Hey, das war ein Scheeerz.. :mrgreen:

Xylimax am 13 Feb 2022 14:43:34

Danke rolfk und rkopka ,eure Beiträge haben mir sehr geholfen.
Ist mein erstes Modul und war noch ein bisschen unsicher ,aber es lädt und die daran angeschlossene Batterie ist bereits halb voll

Fledermaus am 13 Feb 2022 14:50:18

Xylimax hat geschrieben:Danke rolfk und rkopka ,eure Beiträge haben mir sehr geholfen.
Ist mein erstes Modul und war noch ein bisschen unsicher ,aber es lädt und die daran angeschlossene Batterie ist bereits halb voll


Servus
Es ist gut das du gefragt hast,......
.... und kannst mit besseren Gefühl an die Sache gehen




Die größte Gefahr besteht das du von der Leiter fällst ;D

Trashy am 13 Feb 2022 15:08:02

Moin,
ohne dem TO zu nahe treten zu wollen frage ich mich, ob es bei derartiger Ahnungslosigkeit nicht besser wäre einen Fachmann hinzuzuziehen. Einen tödlichen Stromschlag wird es im Womo wohl nicht geben, aber ein gepflegter Brand nach der Installation könnte das sehr wohl besorgen.
Genauer betrachtet können auch 12VDC vorzüglich töten wenn man beim Anschluss an den Akku einen Lapsus begeht und der Kurzschlussstrom zu kosten bekommt.

Fledermaus am 13 Feb 2022 15:15:09

Servus
Ein kurzes Nein, obwohl ich das nicht sagen mag.


Selber machen, informieren, dadurch lernen, verstehen, und besser werden.......usw.

Der TE hat das richtig gemacht, er hatte bedenken, sind hoffentlich für ihn geklärt, kann jetzt ohne Zweifel an die Sache, und wächst mit seinen Aufgaben.

Es gibt (fast) keine Blöden Fragen ,...

rkopka am 13 Feb 2022 15:47:27

Trashy hat geschrieben:Genauer betrachtet können auch 12VDC vorzüglich töten wenn man beim Anschluss an den Akku einen Lapsus begeht und der Kurzschlussstrom zu kosten bekommt.

Der ist aber begrenzt, und am Körper mußt du mit 12V erstmal mehr als ein Kribbeln erreichen, solange es nicht feuchte Elektroden direkt am Herzen sind.

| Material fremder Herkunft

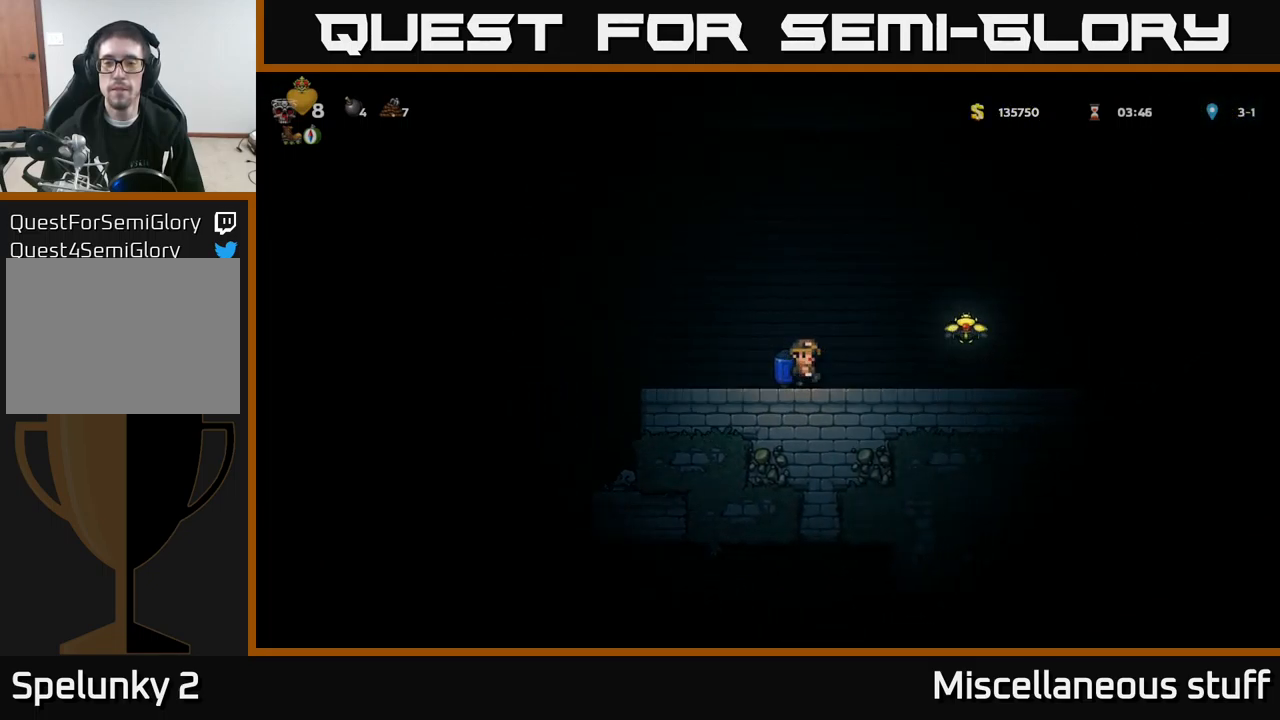
{"buttons": ["DPAD_RIGHT"], "left_stick": "center", "events": [[167, "A", "down"], [233, "A", "up"]]}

Genug von uns(?) haben schon mal an 230V gegriffen und leben noch, auch wenn das nicht unbedingt angenehm ist.
Ansonsten nur indirekt, wenn der Akku durch einen Kurzschluß hochgeht und man nicht schnell genug wegkommt. Solange das aber keine 50mm2 Kabel sind, werden einfach Kabel und Stecker verdampfen und somit den Strom unterbrechen.